Problem 705: Design HashSet

You must design your own HashSet data structure from scratch.
It should support the following operations efficiently:

add(key)
remove(key)
contains(key)

You are NOT allowed to use built-in HashSet libraries.

The input range of keys is typically from 0 to 1,000,000.


Understanding the Problem

HashSet stores unique integers with fast O(1) operations.

You need to implement:

void add(int key)
void remove(int key)
boolean contains(int key)

Key constraints:

No duplicate entries
Must run efficiently
Must avoid using Java’s built-in set structures


Approach (Explained in Simple Language)

There are two main implementation strategies:

Strategy 1: Boolean Array

Since key range is small (0 to 1,000,000), we can simply keep a boolean array:

arr[key] = true means key exists
arr[key] = false means key does not exist

This gives direct O(1) access.

Pros:
Fast
Simple
No hashing or collisions

Cons:
Uses large memory (boolean array of size 1,000,001)

This is the easiest and most common LeetCode solution.


Strategy 2: Separate Chaining (LinkedList Buckets)

If key range was large, we’d use hashing:

Compute index = key % bucketCount
Store values in a linked list inside that bucket
Check, add, and remove within that bucket

More complex but more realistic.


Java Code (Boolean Array Method — Recommended)

class MyHashSet {

    private boolean[] set;

    public MyHashSet() {
        set = new boolean[1_000_001];
    }

    public void add(int key) {
        set[key] = true;
    }

    public void remove(int key) {
        set[key] = false;
    }

    public boolean contains(int key) {
        return set[key];
    }
}

This solves the problem perfectly.


Java Code (Hashing + Separate Chaining)

This mimics a real HashSet:

import java.util.LinkedList;

class MyHashSet {

    private LinkedList<Integer>[] buckets;
    private int size = 1000;

    public MyHashSet() {
        buckets = new LinkedList[size];
        for (int i = 0; i < size; i++) {
            buckets[i] = new LinkedList<>();
        }
    }

    private int hash(int key) {
        return key % size;
    }

    public void add(int key) {
        int index = hash(key);
        if (!buckets[index].contains(key)) {
            buckets[index].add(key);
        }
    }

    public void remove(int key) {
        int index = hash(key);
        buckets[index].remove((Integer) key);
    }

    public boolean contains(int key) {
        int index = hash(key);
        return buckets[index].contains(key);
    }
}

This version handles collisions using linked lists.

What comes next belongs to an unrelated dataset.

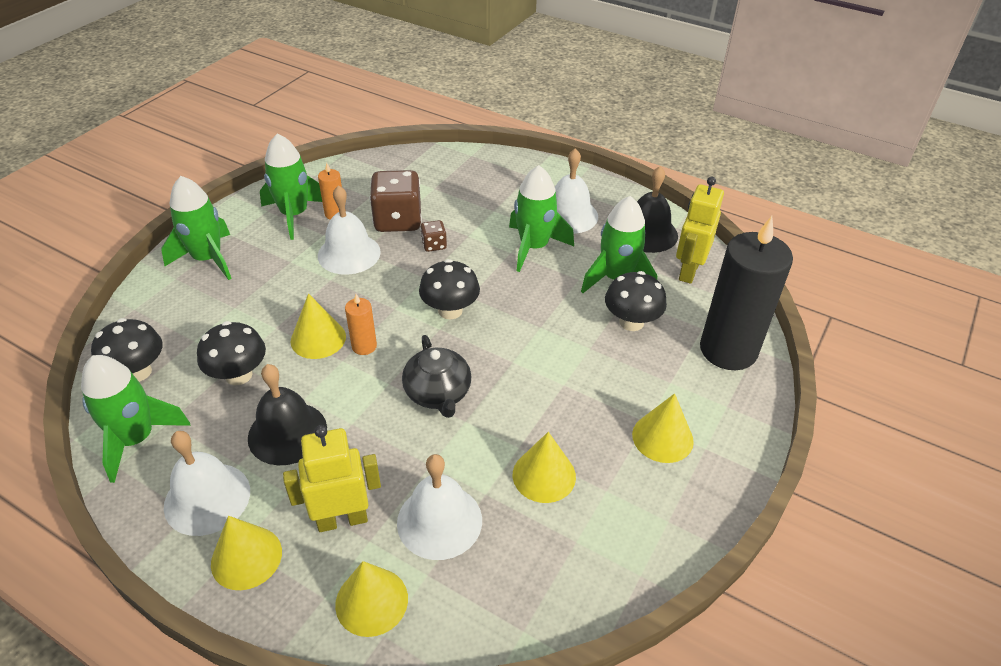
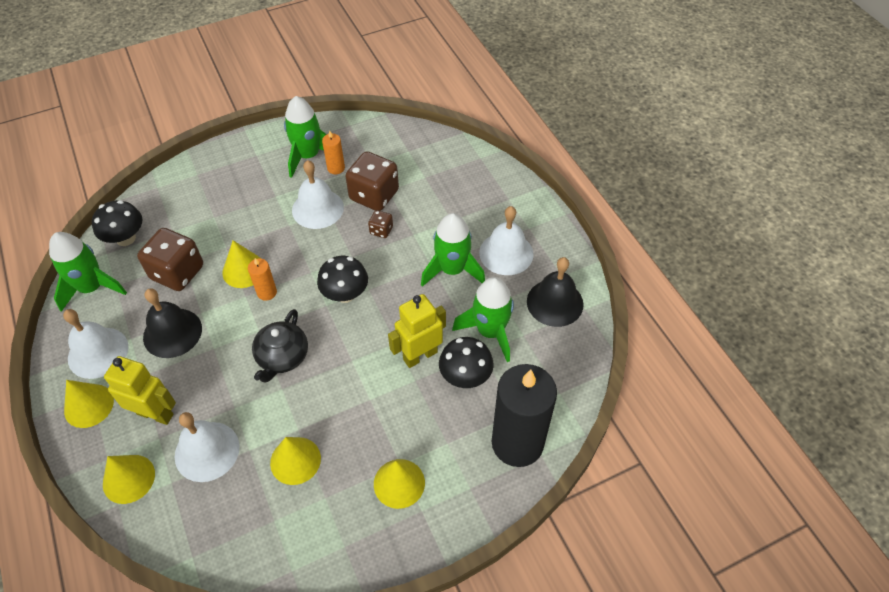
camera: 35 degrees right, 10 degrees up
(207, 259) = (226, 168): green rocket -> none
(238, 375) = (177, 272): black mushroom -> brown dice
(688, 271) = (554, 356): yellow robot -> yellow robot (420, 355)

Dry Run (Boolean Array Method)

Let’s perform operations:

MyHashSet set = new MyHashSet()

Add keys

set.add(5)
set.add(12)

Internal array:
set[5] = true
set[12] = true

Check contains

set.contains(5) → true
set.contains(12) → true
set.contains(1) → false

Remove a key

set.remove(5)

Now:
set[5] = false

Check again

set.contains(5) → false
set.contains(12) → true

Everything works exactly as expected.


Dry Run (Chaining Method)

MyHashSet set = new MyHashSet()

Assume size = 1000
Key = 1005

hash(1005) = 1005 % 1000 = 5

Add:
buckets[5].add(1005)

Another key = 2005
hash(2005) = 2005 % 1000 = 5

Collision → stored in the same bucket:
buckets[5] = [1005, 2005]

contains(2005) searches bucket 5 → returns true
remove(1005) removes from bucket 5


Why This Approach Works

The boolean array method gives:

Direct access
No hashing
Guaranteed O(1) operations
Very simple implementation

The chaining method demonstrates how a real hash set works:

Hash function distributes keys across buckets
Linked lists handle collisions
Still average O(1) performance